Among the 28 CAIS schools that offer boarding, a total of $14-million is given in subsidies according to need, she says. Most of the funds come from alumni “passionate” about the schools, she explains, similar to the model at private schools in the United States, where such donors support some 40 per cent of students.

“You have to start with the belief that schools can change lives, and you find people to subsidize that opportunity,” she says, advising that “parents should never be afraid to ask what the school has to offer”.

Jewish independent schools, for example, provide significant tuition subsidies.
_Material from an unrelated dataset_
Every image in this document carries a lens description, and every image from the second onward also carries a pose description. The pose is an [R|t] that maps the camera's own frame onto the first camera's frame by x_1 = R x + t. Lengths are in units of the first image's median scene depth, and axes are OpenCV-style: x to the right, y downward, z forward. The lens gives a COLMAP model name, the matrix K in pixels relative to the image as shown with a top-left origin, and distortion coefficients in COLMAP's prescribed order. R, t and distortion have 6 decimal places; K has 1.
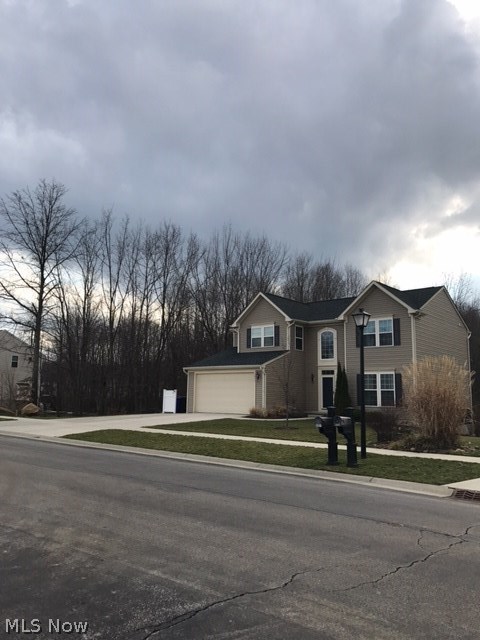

The United Jewish Appeal of Greater Toronto allocated more than $10-million of the $63-million it raised last year to assist families who cannot afford the full $13,000 to $20,000 tuition for Jewish schools, says Steven Shulman, the organization’s campaign director and counsel.

About 2,300 of the 11,500 students in the Jewish system in the Greater Toronto Area benefited from the campaign last year, he says, “which ensures a broader student base, which enriches the schools.” One third of school-age Jewish children in Toronto attend Jewish day schools.

Financial assistance especially comes from alumni interested in helping students directly, says Deryn Lavell, head of BSS. About 6 per cent of senior students at the school currently receive assistance, which is double the amount of four years ago.

Today, financial assistance is “much more overt” than in the past, she says, with people speaking openly about its advantages. Schools, meanwhile, compete for and seek out high-calibre students through the subsidies they offer, she adds. “It’s about recruiting.”

For Aliki Rivas, having two children in private school still requires sacrifices, but is well worth it. Her son and daughter “truly value it, in a deeper sense,” she adds. “They know the benefits.”

Isabella, 14, loves the fact that at BSS she can participate in the gymnastics team, choir, vocal and dance classes, none of which were offered at the public school she attended until last year. “I was missing what I most loved.”

Her brother Xavier-Alexis, 18, profited from close relationships with UCC’s teachers, like the one who raised the prospect of attending The Cooper Union, and contacts among fellow students. He got a summer internship at the architecture firm of a classmate’s father.

“School isn’t only about academics,” he explains, adding that some day he’d like to repay his alma mater for all it has given him. “I can’t imagine not having gone to Upper Canada College now.”

Special to The Globe and Mail


Ensuring “educational greatness”

Private schools like Upper Canada College in Toronto have long had reputations for being socially elitist, says Innes van Nostrand, the school’s vice-principal. Through increasing financial assistance “we want to be a merit-based elite place,” he explains, drawing in the best students from a range of backgrounds.

UCC is already quite mixed ethnically and culturally, he says, but not socio-economically, which was the goal when the school was founded. Children who benefit from aid come from “a continuum across all incomes,” as tuitions have outstripped affordability over the last few decades. “It’s about the full spectrum.”

For children from absolute poverty, UCC is willing to pay “110 per cent” of tuition, he says, even covering most extras such as uniforms and books, although if families can pay even $1,000 or $2,000 they must. Parents should “make some degree of sacrifice,” he explains, giving them and their sons a stake in – and commitment to – the school. “Generally speaking, it’s a very good thing for families to have some skin in the game.”

While admissions at full fees are currently strong, making the school accessible to a broader range of top-notch students will ensure “educational greatness” over the long term and serve the public good, he says, which is “overwhelmingly” supported by alumni.

“The more you can bring in great kids, the more you can raise the experience for all kids,” he adds. “It’s an essential contributor to the character of the whole school.”